Assistant Examiner: Nguyen; Judy
Attorney, Agent or Firm: Janofsky; Eric B.
Claims
What is claimed is:
1. An inkjet cartridge comprising:
a recording head having nozzles for ejecting ink in accordance with
recording data received from a host processor;
an ink reservoir for accommodating recording ink and having an open
end, a closed end, a thick-wall region and a thin-wall region, said
ink reservoir being in communication with said recording head so
that the ink stored in said ink reservoir is supplied to said
nozzles;
a housing, wherein said ink reservoir and recording head are
arranged in said housing;
a through-hole provided in a side of said housing disposed facing
the thick wall region for accommodating an end of a pressure rod,
the pressure rod for applying pressure to the thick-wall region of
said ink reservoir; and
a guide disposed around one of
(1) the thick-wall region of said ink reservoir and
(2) said through-hole
for guiding the end of the pressure rod to the thick-wall region of
said ink reservoir.
2. An inkjet cartridge according to claim 1, wherein a thickness of
the thick-wall region of the ink reservoir is two to ten times that
of the thin-wall region of said ink reservoir.
3. An inkjet cartridge according to claim 1, wherein the thick-wall
region of said ink reservoir is provided in a bottom region of the
ink reservoir and said through-hole is provided in a bottom region
of said housing.
4. An inkjet cartridge according to claim 1, wherein the thick-wall
region comprises an area in a range of approximately one-quarter to
one-half a circumference of said ink reservoir.

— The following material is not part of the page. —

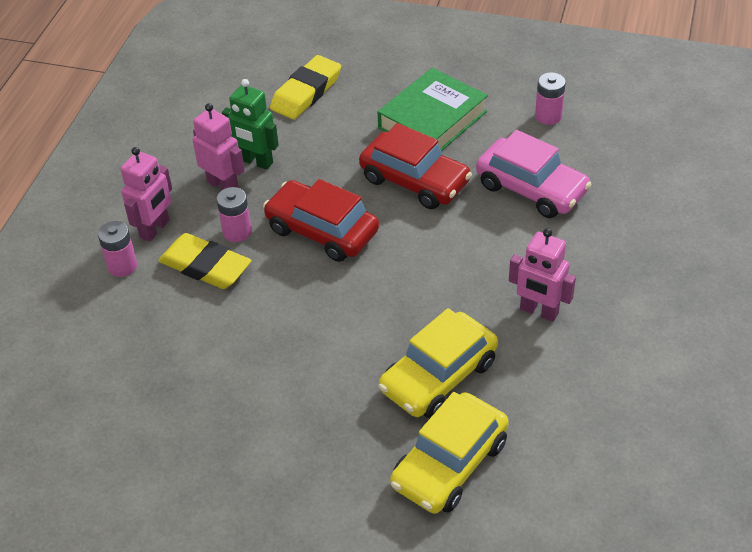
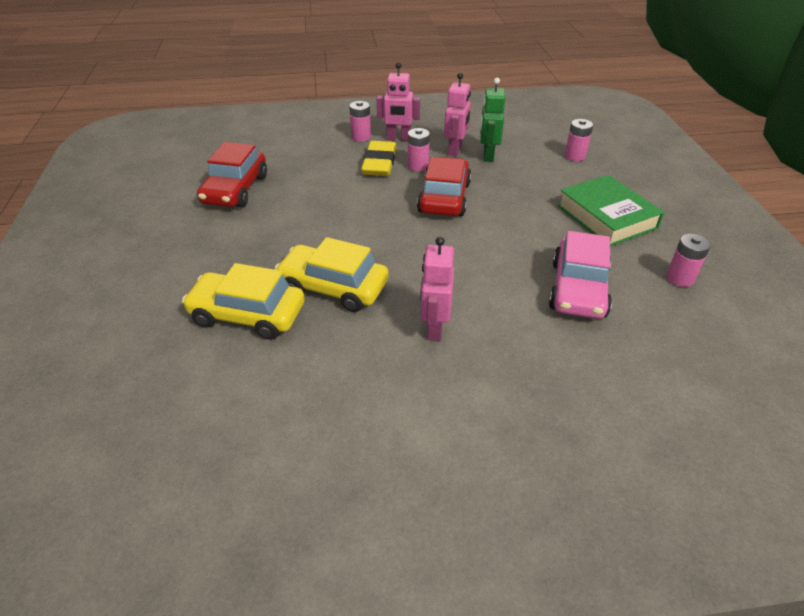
camera: 65 degrees right, 5 degrees down
(306, 92) = (575, 156): yellow eraser -> pink battery
(414, 181) = (530, 225): red car -> red car (235, 190)
(432, 120) = (606, 217): green book -> green book turned 45 degrees clockwise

5. An inkjet cartridge according to claim 1, further comprising a
channel arranged around said nozzles for stopping a predetermined
quantity of ink, which is expelled from said ink reservoir by
pressure from the pressure rod.
6. An inkier cartridge according to claim 1,
wherein said ink reservoir is arranged on a carriage,
wherein the carriage moves along a first direction,
wherein the open end of said ink reservoir has a first length along
the first direction,
wherein the open end of said ink reservoir has a second length
along a second direction other than the first direction, and
wherein the first length is greater than the second length.
7. An inkier cartridge according to claim 1,
wherein the pressure rod is inserted through said through-hole in a
first direction,
wherein the open end of said ink reservoir has a first length along
the first direction,
wherein the open end of said ink reservoir has a second length
along a second direction other than the first direction, and
wherein the first length is smaller than the second length.

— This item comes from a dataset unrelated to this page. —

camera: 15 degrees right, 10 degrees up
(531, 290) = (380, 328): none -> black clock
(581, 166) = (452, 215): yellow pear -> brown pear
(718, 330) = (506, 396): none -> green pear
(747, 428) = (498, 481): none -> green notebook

8. An inkjet printer comprising:
a reciprocating carriage; and
an inkjet cartridge disposed on said carriage comprising:
a recording head having nozzles for ejecting ink in accordance with
recording data received from a host processor,
an ink reservoir for accommodating recording ink and having an open
end, a closed end, a thick-wall region and a thin-wall region, said
ink reservoir being in communication with said recording head so
that the ink stored in said ink reservoir is supplied to said
nozzles,
wherein the carriage moves along a first direction,
wherein the open end of said ink reservoir has a first length along
the first direction,
wherein the open end of said ink reservoir has a second length
along a second direction other than the first direction, and
wherein the first length is greater than the second length,
a housing, wherein said ink reservoir and recording head are
arranged in said housing,
a through-hole provided in a side of said housing disposed facing
the thick wall region for accommodating an end of a pressure rod
for applying pressure to the thick-wall region of said ink
reservoir, and
a guide disposed around one of
(1) the thick-wall region of said ink reservoir and
(2) said through-hole
for guiding the end of the pressure rod to the thick-wall region of
said ink reservoir.
9. An inkjet printer comprising:
a reciprocating carriage; and
an inkjet cartridge disposed on said carriage comprising:
a recording head having nozzles for ejecting ink in accordance with
recording data received from a host processor,
an ink reservoir for accommodating recording ink and having an open
end, a closed end, a thick-wall region and a thin-wall region, said
ink reservoir being in communication with said recording head so
that the ink stored in said ink reservoir is supplied to said
nozzles;
a housing, wherein said ink reservoir and recording head are
arranged in said housing,
a through-hole provided in a side of said housing disposed facing
the thick wall region for accommodating an end of a pressure rod
for applying pressure to the thick-wall region of said ink
reservoir,
wherein the pressure rod is inserted through said through-hole in a
first direction,
wherein the open end of said ink reservoir has a first length along
the first direction,
wherein the open end of said ink reservoir has a second length
along a second direction other than the first direction, and
wherein the first length is smaller than the second length, and
a guide disposed around one of
(1) the thick-wall region of said ink reservoir and
(2) said through-hole
for guiding the end of the pressure rod to the thick-wall region of
said ink reservoir.
Description
BACKGROUND OF THE INVENTION
1. Field of the Invention
This invention relates generally to an ink jet cartridge mounted in
an ink jet printer for recording to a recording medium by means of
ejecting ink from a recording head. The present invention
particularly relates to an expulsion means for purging defective
ink or bubbles associated with ink ejection problems in the ink
channel.
2. Description of the Related Art
In general, an inkjet cartridge comprises a recording head unit, an
ink container, or reservoir, for example a sack connecting the ink
container and recording head. This ink container is typically made
from a rubberized material, and under certain circumstances is
unable to expel or eject sufficient ink for normal printing. This
can occur when, for example an extended time the ink jet cartridge
is not used for printing and the viscosity of ink around the nozzle
increases from the evaporation of moisture in the ink, or bubbles
form in the ink passage due to a sharp impact, such as when the
cartridge is accidentally dropped.
As a means of restoring an ink jet cartridge which is unable to
print normally to a condition enabling normal printing, a small
hole is provided in the back of the cartridge, and the ink
container or sack inside the cartridge is pressurized by a
pressurizing needle provided in the printer and inserted through
this small hole, thereby purging any high viscosity ink around the
nozzle or bubbles in the ink passage. This type of operation is
referred to as "priming" below. This type of device is discussed
in, for example, JP-A-1986-249757 and JP-A-1988-274555.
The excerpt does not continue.